1. P is physical cores, not vCPUs — SMT is a mirage. The "8 vCPU" tier is 8 real cores on AMD/Graviton but 4 cores + hyperthreading on Intel. A thread-scaling sweep on c8i settled it:

1 thread → 211   2 → 413 (1.96×)   4 → 850 (4.03×)   8 → 808 (−5%)

Dead-linear to 4 physical cores, then the SMT second thread regresses — it contends for the same execution units the kernel already saturates. So Intel's 8-vCPU box does the work of 4 cores; AMD's does 8. That alone is the 2× gap.

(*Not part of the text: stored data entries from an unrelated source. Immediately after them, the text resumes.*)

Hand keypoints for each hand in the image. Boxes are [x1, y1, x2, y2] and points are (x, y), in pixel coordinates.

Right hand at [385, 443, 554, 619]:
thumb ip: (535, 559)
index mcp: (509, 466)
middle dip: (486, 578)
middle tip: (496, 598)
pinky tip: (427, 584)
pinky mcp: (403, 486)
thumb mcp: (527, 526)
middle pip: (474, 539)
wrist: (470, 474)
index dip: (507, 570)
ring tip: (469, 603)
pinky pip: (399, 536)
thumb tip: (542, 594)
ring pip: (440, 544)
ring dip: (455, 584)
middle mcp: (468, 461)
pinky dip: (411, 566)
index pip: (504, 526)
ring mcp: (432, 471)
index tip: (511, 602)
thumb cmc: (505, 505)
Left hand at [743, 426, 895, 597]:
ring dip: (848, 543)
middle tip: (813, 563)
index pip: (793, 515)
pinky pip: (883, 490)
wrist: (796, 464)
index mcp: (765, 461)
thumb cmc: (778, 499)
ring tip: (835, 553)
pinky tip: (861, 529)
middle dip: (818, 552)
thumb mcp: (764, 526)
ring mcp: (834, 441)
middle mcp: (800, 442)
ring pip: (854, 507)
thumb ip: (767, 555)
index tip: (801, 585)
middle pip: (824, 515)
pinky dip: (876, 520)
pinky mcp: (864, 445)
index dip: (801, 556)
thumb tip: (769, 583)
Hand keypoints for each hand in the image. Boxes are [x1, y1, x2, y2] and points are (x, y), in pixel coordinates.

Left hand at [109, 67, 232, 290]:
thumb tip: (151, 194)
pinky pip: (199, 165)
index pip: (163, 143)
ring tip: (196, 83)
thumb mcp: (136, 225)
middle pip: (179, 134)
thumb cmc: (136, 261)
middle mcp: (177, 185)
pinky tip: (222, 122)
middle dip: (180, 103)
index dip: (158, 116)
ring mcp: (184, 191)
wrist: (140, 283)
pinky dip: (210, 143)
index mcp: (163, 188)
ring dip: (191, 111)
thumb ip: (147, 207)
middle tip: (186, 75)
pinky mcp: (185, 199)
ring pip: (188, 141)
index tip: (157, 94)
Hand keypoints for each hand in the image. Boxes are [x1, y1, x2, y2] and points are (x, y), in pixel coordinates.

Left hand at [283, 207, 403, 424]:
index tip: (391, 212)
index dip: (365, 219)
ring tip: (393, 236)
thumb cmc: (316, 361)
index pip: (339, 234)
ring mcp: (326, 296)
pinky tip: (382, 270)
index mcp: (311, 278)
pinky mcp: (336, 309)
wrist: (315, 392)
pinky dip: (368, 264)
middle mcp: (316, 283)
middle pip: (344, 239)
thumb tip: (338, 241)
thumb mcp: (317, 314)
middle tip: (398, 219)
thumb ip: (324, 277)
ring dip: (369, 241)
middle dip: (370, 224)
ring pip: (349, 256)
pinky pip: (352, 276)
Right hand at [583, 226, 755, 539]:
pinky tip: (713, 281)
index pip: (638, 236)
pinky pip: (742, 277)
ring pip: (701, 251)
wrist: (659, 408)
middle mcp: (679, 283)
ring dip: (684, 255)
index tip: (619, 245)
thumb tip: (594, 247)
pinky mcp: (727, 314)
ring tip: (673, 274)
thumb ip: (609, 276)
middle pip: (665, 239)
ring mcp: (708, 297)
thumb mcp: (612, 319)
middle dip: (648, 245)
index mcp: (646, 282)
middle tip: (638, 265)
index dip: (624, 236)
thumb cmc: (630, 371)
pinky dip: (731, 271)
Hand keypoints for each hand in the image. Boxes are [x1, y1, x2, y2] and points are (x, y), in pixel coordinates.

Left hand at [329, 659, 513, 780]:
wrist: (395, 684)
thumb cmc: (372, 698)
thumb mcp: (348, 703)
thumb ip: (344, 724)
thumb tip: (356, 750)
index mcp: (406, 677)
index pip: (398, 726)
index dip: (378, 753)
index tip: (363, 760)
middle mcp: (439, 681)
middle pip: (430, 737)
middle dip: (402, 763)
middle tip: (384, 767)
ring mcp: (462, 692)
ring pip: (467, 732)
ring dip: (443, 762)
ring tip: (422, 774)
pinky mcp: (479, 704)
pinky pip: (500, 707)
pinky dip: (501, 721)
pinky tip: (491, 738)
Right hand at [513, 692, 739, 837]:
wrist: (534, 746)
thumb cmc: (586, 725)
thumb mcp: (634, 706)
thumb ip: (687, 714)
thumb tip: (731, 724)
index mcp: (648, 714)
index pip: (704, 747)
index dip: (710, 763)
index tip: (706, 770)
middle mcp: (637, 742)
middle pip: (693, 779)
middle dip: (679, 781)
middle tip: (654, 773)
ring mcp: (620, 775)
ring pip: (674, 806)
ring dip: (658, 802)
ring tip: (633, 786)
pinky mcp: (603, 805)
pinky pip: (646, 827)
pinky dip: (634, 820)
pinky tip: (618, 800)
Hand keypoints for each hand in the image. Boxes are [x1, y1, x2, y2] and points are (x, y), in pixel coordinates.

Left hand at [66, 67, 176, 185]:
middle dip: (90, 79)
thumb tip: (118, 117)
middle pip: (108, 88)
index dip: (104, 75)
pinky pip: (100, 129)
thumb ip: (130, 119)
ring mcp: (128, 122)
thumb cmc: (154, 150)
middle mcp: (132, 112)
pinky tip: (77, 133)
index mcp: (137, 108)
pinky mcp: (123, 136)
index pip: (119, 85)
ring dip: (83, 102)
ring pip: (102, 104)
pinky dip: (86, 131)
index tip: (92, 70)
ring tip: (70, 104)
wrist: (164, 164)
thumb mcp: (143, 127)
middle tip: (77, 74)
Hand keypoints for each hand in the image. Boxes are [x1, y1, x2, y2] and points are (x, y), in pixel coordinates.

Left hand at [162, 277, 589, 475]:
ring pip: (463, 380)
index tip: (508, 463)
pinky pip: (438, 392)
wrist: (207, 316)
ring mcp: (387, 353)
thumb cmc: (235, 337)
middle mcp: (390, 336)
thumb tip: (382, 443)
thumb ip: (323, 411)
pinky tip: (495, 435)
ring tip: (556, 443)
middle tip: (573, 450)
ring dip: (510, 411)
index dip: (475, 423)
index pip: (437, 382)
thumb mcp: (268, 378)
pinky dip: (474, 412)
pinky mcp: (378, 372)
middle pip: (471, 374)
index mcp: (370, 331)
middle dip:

2. Popcount width is the other factor. Graviton4 has the same 8 cores as AMD yet ~half the funnel QPS (986 vs 2310) — because NEON CNT is 128-bit vs AVX-512 VPOPCNTDQ's 512-bit. Per-core: AVX-512 ≈ 2× NEON. This is "lever two" (the instruction, not the math) showing up as a purchasing decision.

So QPS ≈ cores × popcount-width. AMD wins by maxing both (8 × 512-bit). Intel: 4 × 512. Graviton4: 8 × 128. Apple M1 (the for-the-LOLs floor): 8 × 128 on a narrower consumer core, and on a dedicated host its $/QPS is 5× worse than c8a.

The right-sizing rule

QPS/$ ≈ C_isa · P / (N · price) → maximize cores × popcount-width per dollar:

Buy AVX-512 physical cores, not vCPUs. The densest-real-cores-per-dollar instance with VPOPCNTDQ wins. Here that's the AMD c-family.
Don't buy RAM you won't use. The hot scan footprint is 128 MB (codes); even with the f32 rerank store it's ~4 GB, far under any 2xlarge. Compute-optimized (least RAM/core, cheapest) beats general/memory — the spare DRAM on m/r is wasted spend.
The RAM slack is the IVF lever. A box is CPU-bound with ~12–28 GB idle, so size the two axes independently: RAM holds the whole shard's cells (all resident, cheap), cores scan only the nprobe cells a query touches. Capacity is RAM-bound (huge); throughput is core-bound (P = QPS_target · N_scanned / C_isa). e.g. 10k QPS at N=1M on AVX-512 → ~35 cores ≈ 5× c8a, whose 80 GB could hold ~19× more corpus than it can scan hot. Scale cores for QPS; let spare RAM absorb more cells.

This updates the project's headline: on the best-value box the shipped engine does ~2310 QPS at 3.1 ms / 0.995 recall — the old ~960 was an Intel-core-count artifact, not the engine's ceiling.